== GIVEN PASSAGE

Use parser.NewFactoryWithRegistry() with parser.NewDeviceParserRegistry() for isolated tests that don't pollute the global registry:

reg := parser.NewDeviceParserRegistry()
reg.Register("testdevice", myFactory)
factory := parser.NewFactoryWithRegistry(decoder, reg)
device, warnings, err := factory.CreateDevice(ctx, reader, "", false)

Common Pitfalls

Empty registry (missing blank import): The most common mistake is forgetting the blank import. Without it, your parser's init() never runs and the registry stays empty. The symptom is an error like:

unsupported device type: root element <fortinet> is not recognized; supported: (none registered -- ensure parser packages are imported)

Fix: add _ "your/parser/package" to the binary's import list.

Root element mismatch: The string passed to parser.Register() must match the XML root element name. Both the registry and the XML root element detection normalize to lowercase, so "Fortinet" and "fortinet" will resolve identically. However, using lowercase consistently is recommended for clarity.

Duplicate registration: If two packages register the same root element name, the binary will panic at startup. This is intentional -- it surfaces conflicts immediately rather than silently picking one.

Source Files

  • pkg/parser/registry.go -- Registry implementation
  • pkg/parser/factory.go -- Factory with auto-detection and error handling
  • pkg/parser/opnsense/parser.go -- Built-in OPNsense parser (reference implementation)
  • pkg/parser/pfsense/parser.go -- Built-in pfSense parser

Troubleshooting

Compliance Plugins

  • Plugin not loaded? Ensure it is built as a Go plugin (-buildmode=plugin), exports var Plugin, and is in the correct directory. Check GetLoadResult() or CLI warnings for load failures.
  • Go version mismatch? All plugins and the main binary must be built with the exact same Go version and dependencies. This is the most common cause of dynamic plugin load failures.
  • Platform support: Go plugins are supported on Linux and macOS, not Windows.
  • Plugin appears with zero findings? The plugin may have panicked during execution. Check the audit logs for panic details. Panicked plugins are retained in results but produce no findings. Review the plugin's error handling and ensure it returns findings properly rather than panicking.

====

**WORK INSTRUCTIONS**
**1)** Say whether each statement agrees with the parser registry guide. Answer yes or no and quote the deciding words: (a) "Fortinet" and "fortinet" resolve to the same registry entry; (b) when two packages register the same root element name, one of them is quietly chosen; (c) Go plugins can be used on Windows.
**2)** Resume the parser registry guide, starting after its last sentence.

== DATASET ENTRIES

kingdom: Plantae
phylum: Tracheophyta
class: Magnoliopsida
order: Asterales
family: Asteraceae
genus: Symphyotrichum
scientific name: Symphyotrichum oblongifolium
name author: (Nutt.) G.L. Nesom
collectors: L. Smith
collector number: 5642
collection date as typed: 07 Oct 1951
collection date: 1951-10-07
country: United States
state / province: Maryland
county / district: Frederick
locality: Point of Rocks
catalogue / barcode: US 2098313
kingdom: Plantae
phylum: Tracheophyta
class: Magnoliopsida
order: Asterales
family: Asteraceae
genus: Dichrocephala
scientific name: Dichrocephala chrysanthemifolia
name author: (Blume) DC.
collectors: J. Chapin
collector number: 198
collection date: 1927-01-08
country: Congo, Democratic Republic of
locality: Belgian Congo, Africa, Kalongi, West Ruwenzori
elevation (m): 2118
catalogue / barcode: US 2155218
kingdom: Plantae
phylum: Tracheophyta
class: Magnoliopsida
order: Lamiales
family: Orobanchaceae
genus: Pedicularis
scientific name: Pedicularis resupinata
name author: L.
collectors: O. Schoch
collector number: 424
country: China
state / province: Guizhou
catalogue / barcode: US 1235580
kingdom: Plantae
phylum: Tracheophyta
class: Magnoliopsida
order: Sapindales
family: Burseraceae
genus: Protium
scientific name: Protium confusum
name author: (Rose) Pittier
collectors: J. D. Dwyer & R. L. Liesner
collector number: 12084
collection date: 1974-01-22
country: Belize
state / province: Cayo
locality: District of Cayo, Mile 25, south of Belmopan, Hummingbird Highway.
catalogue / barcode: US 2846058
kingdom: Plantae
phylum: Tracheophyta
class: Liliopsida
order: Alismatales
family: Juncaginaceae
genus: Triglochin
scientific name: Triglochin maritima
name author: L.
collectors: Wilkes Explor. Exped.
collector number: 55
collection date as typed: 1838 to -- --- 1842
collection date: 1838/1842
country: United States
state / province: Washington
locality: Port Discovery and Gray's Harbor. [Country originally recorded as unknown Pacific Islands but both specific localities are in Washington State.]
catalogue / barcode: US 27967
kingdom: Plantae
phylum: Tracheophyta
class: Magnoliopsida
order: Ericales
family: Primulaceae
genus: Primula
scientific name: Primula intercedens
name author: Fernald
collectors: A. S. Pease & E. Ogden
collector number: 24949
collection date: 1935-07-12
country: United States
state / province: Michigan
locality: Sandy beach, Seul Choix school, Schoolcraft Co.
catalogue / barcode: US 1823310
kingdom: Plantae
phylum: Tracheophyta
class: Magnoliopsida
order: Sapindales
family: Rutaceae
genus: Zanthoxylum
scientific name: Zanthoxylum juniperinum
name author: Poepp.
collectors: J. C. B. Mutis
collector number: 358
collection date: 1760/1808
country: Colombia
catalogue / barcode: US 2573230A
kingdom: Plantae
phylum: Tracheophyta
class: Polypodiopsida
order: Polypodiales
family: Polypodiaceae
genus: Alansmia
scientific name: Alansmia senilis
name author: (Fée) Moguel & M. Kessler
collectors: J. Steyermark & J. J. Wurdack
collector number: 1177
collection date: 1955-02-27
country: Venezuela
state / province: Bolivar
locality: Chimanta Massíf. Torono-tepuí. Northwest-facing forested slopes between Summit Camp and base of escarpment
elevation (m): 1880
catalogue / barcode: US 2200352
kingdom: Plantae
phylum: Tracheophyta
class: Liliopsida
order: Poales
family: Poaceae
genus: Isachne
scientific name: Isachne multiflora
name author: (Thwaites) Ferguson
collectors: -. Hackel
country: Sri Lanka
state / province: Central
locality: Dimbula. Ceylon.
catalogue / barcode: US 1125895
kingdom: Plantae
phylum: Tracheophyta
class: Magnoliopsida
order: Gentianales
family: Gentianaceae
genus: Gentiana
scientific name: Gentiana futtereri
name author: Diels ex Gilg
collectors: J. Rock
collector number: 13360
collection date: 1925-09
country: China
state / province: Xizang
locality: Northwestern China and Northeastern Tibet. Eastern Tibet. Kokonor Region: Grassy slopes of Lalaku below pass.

====

**ANSWERS TO THE TASKS**
**1)**
(a) Yes: 'Both the registry and the XML root element detection normalize to lowercase, so "Fortinet" and "fortinet" will resolve identically.'
(b) No: "the binary will panic at startup. This is intentional -- it surfaces conflicts immediately rather than silently picking one."
(c) No: "Go plugins are supported on Linux and macOS, not Windows."

**2)**
  • Dynamic plugin directory not found? If you specified --plugin-dir, ensure the directory exists. Explicit directories fail fast if missing. Without the flag, no dynamic plugins are loaded.
  • Duplicate plugin name? If a dynamic plugin has the same name as a static plugin or another dynamic plugin, registration will fail. Check the load failures in GetLoadResult() or CLI warning logs.

Device Parsers

  • Device type not recognized? Ensure the parser package is imported via blank import (_ "pkg/path") in the binary so init() runs. See "Common Pitfalls" above.
  • Panic on startup? Two packages registered the same root element name. Check for duplicate parser.Register() calls.
  • Auto-detection picks wrong parser? Use --device-type to force a specific parser and bypass root element detection.

Examples

  • internal/plugins/ contains static compliance plugin examples.
  • pkg/parser/opnsense/parser.go and pkg/parser/pfsense/parser.go provide reference device parser implementations.
  • The dynamic plugin example above demonstrates external compliance plugins.

Conclusion

The opnDossier plugin system is flexible: you can extend compliance coverage by adding new compliance plugins, and add new device types by registering device parsers via the DeviceParserRegistry. Both systems use self-registration patterns for zero-change extensibility.